Still, even if the widespread use of algorithmic management at the core of these delivery apps was loudly advertised by the platforms as a promise of efficiency and data-driven decisions, it is still now well known that they had a significant impact on the organizational decisions and labour conditions (Kellogg et al. 2020) of delivery workers depending on them, concealing structural inequalities and exacerbating a precarious labour environment – a far cry to principles of decent and productive work advocated by the International Labour Organization (1999).
Drawing on the Fairwork (2021) evaluation framework, this paper therefore aims at unravelling the consequences for workers when a public body ends up designing urban policies and employment programmes adopting the logic of platform labour – examining to what extent it actually promotes fair pay, safe working environment, fair contracts, transparent management and fair representation for workers.
Based on in-depth ethnographic interviews conducted around Recife's two main delivery waiting points with bike-riding workers having benefited from the programme in 2022 and 2023, this research reveals, however, more than challenging actual working conditions – plagued by low pay, extensive working hours, constant monitoring and surveillance, lack of transparency in platform decision-making and the absence of social and physical protections.
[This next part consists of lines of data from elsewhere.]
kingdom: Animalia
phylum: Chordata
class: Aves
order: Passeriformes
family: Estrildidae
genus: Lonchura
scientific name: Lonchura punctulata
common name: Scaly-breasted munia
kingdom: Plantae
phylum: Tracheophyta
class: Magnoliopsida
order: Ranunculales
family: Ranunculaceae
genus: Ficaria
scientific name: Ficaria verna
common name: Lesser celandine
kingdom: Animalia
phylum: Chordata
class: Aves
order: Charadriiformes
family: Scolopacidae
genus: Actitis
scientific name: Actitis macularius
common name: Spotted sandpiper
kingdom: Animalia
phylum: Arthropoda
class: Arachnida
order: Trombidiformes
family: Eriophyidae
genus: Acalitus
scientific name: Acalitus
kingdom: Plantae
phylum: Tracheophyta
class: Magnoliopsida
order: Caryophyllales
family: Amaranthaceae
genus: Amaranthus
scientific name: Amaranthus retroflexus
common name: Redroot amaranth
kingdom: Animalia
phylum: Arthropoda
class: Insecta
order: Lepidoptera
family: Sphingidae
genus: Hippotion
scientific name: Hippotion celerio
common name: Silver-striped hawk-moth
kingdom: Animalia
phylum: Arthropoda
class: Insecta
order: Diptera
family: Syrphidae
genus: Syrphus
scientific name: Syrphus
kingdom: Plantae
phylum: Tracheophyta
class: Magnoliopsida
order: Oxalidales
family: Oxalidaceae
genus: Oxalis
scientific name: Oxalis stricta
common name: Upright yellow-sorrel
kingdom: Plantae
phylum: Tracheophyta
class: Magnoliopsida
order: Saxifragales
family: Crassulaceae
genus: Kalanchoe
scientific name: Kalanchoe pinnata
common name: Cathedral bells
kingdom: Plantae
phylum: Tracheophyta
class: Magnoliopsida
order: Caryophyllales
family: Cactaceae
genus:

By failing to question or regulate the inner workings of these digital platforms – effectively leaving workers vulnerable to their despotic algorithmic management (Griesbach et al. 2019) – the research thus uncovers a tacit endorsement of the delivery companies' agenda, consequently fostering an inherently precarious working environment starkly at odds with promises of social inclusion and economic development. Conversely, it also highlights the leverage that such municipal policies could have achieved by promoting standards of social protection, work regulation, minimum wage, transparent data management or the development of autonomous technology reconciling technological innovation and fundamental workers' rights.